Monday 19 December 2011

The Global Coffee Establishment

On days when everything I love about this city vanishes, when grey skies erase Harland and Wolf, when Napoleon and his nose appear to never have existed, I like to go somewhere that feels safe. Somewhere that never changes, a place that appears in countries the world over. Indeed it is only when claustrophobic skies erase the identity of my city that I am happy to pay a visit to the global coffee shop.
Coming from the rain into the embrace of a myriad of roasting aromas is heaven. The finest Columbian and Ethiopian blends hang in the air, the familiarity of them like walking into a full bodied hug.

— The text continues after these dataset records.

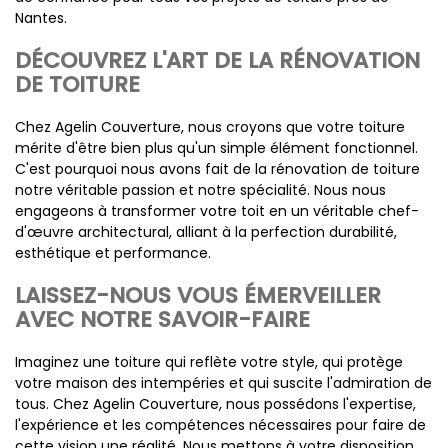
Nantes.
DÉCOUVREZ L'ART DE LA RÉNOVATION
DE TOITURE
Chez Agelin Couverture, nous croyons que votre toiture
mérite d'être bien plus qu'un simple élément fonctionnel.
C'est pourquoi nous avons fait de la rénovation de toiture
notre véritable passion et notre spécialité. Nous nous
engageons à transformer votre toit en un véritable chef-
d'œuvre architectural, alliant à la perfection durabilité,
esthétique et performance.
LAISSEZ-NOUS VOUS ÉMERVEILLER
AVEC NOTRE SAVOIR-FAIRE
Imaginez une toiture qui reflète votre style, qui protège
votre maison des intempéries et qui suscite l'admiration de
tous. Chez Agelin Couverture, nous possédons l'expertise,
l'expérience et les compétences nécessaires pour faire de
cette vision une réalité. Nous mettons à votre disposition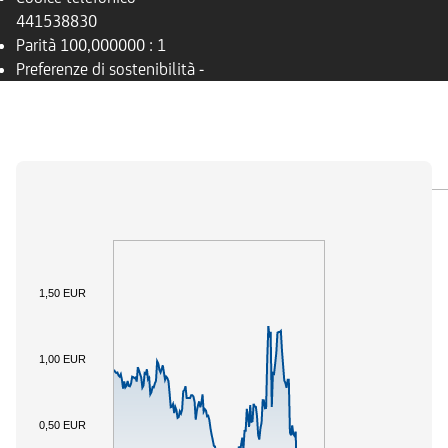
441538830
Parità
100,000000 : 1
Preferenze di sostenibilità
-
PANORAMICA
SOTTOSTANTE
DOCUMENTI
1,50 EUR
1,00 EUR
0,50 EUR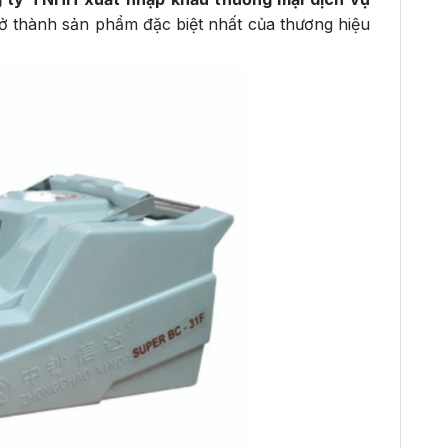
rở thành sản phẩm đặc biệt nhất của thương hiệu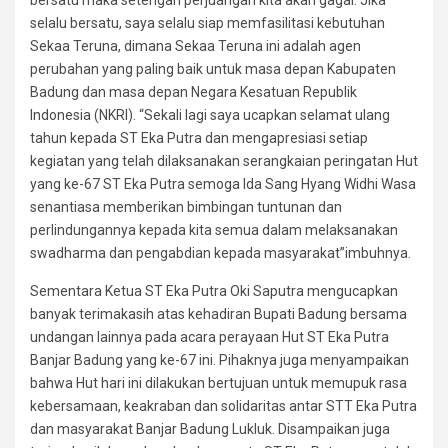
selalu bersatu, saya selalu siap memfasilitasi kebutuhan
Sekaa Teruna, dimana Sekaa Teruna ini adalah agen
perubahan yang paling baik untuk masa depan Kabupaten
Badung dan masa depan Negara Kesatuan Republik
Indonesia (NKRI). “Sekali lagi saya ucapkan selamat ulang
tahun kepada ST Eka Putra dan mengapresiasi setiap
kegiatan yang telah dilaksanakan serangkaian peringatan Hut
yang ke-67 ST Eka Putra semoga Ida Sang Hyang Widhi Wasa
senantiasa memberikan bimbingan tuntunan dan
perlindungannya kepada kita semua dalam melaksanakan
swadharma dan pengabdian kepada masyarakat”imbuhnya.
Sementara Ketua ST Eka Putra Oki Saputra mengucapkan
banyak terimakasih atas kehadiran Bupati Badung bersama
undangan lainnya pada acara perayaan Hut ST Eka Putra
Banjar Badung yang ke-67 ini. Pihaknya juga menyampaikan
bahwa Hut hari ini dilakukan bertujuan untuk memupuk rasa
kebersamaan, keakraban dan solidaritas antar STT Eka Putra
dan masyarakat Banjar Badung Lukluk. Disampaikan juga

An unexpected but pleasant chat with friends reminds me of the warmth of the heart of this city, even on the very cruelest of days. When you consider it, this is really quite a homely establishment, once, of course, you see past the furniture and decor that is recreated in 17,000 stores in 55 countries. I am unsure if my rudimentary google on my smartphone has produced figures that would stand up in a court, but I am reasonably sure that they are more transparent than George Galloway’s quest to reinstate capital punishment. (A topic of conversation from earlier spontaneity.)
The music transports me to a Speakeasy in Chicago surrounded by a jazz band, friends sipping rum cocktails and ladies with pearls, possibly diamonds hanging from their necks. A burst of cold air from the opening door reminds me that I am not.
Behind the coffee bar Stu works his magic. The hiss and steam and froth transform solid and liquid into little drops of heaven poured from his hand. The green apron worn by thousands of employees the world over tries to hide his closet ghetto obsession, but it can’t quite erase the green in his eyes as he considers the feelings his girlfriend Emma holds toward Rihanna. Nor his conviction that all this country needs to kick start the economy are a few more R&B superstars annoying local farmers and filming in our ‘ghettos’.

As the minutes tick by people trickle in and out, a near constant stream of customers all escaping the driving rain. My coffee, now as cold as the rain outside, declares that it is time to move on. And as I step outside into my city again I leave the bustling coffee shop to it’s global work.

On my journey home I spy Sampson and Goliath peeking through a tiny patch of blue.